TRY IT. Search the entries below for the word "Binary" and copy every line where it appears.

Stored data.

[Start of section]

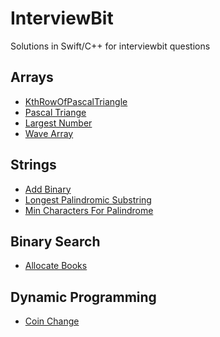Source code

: # InterviewBit
Solutions in Swift/C++ for interviewbit questions

<h2> Arrays </h2>

   * [KthRowOfPascalTriangle](https://github.com/prelangi/CP_IP_Week1_Assignment/blob/master/kthRowOfPascalTriangle.swift)
   * [Pascal Triange](https://github.com/prelangi/CP_IP_Week1_Assignment/blob/masterpascalTriange.swift)
   * [Largest Number](https://github.com/prelangi/CP_IP_Week1_Assignment/blob/masterlargestNumber.swift)
   * [Wave Array](https://github.com/prelangi/CP_IP_BeforeSession_Week1/blob/master/waveArray.swift)

<h2> Strings </h2>
  
   * [Add Binary](https://github.com/prelangi/CP_IP_Week1_Assignment/blob/master/addBinary.swift)
   * [Longest Palindromic Substring](https://github.com/prelangi/CP_IP_Week1_Assignment/blob/master/longestPalindromicSubstring.swift)
   * [Min Characters For Palindrome](https://github.com/prelangi/CP_IP_Week1_Assignment/blob/master/minCharacters4Palindrome.swift)
   
<h2> Binary Search </h2>

   * [Allocate Books](https://github.com/prelangi/InterviewBit/blob/master/AllocateBooks.swift)
   
<h2> Dynamic Programming </h2>   

   * [Coin Change](https://github.com/prelangi/InterviewBit/blob/master/CoinChange.swift)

[End of section]

RESPONSE TO THIS EXERCISE.
   * [Add Binary](https://github.com/prelangi/CP_IP_Week1_Assignment/blob/master/addBinary.swift)
<h2> Binary Search </h2>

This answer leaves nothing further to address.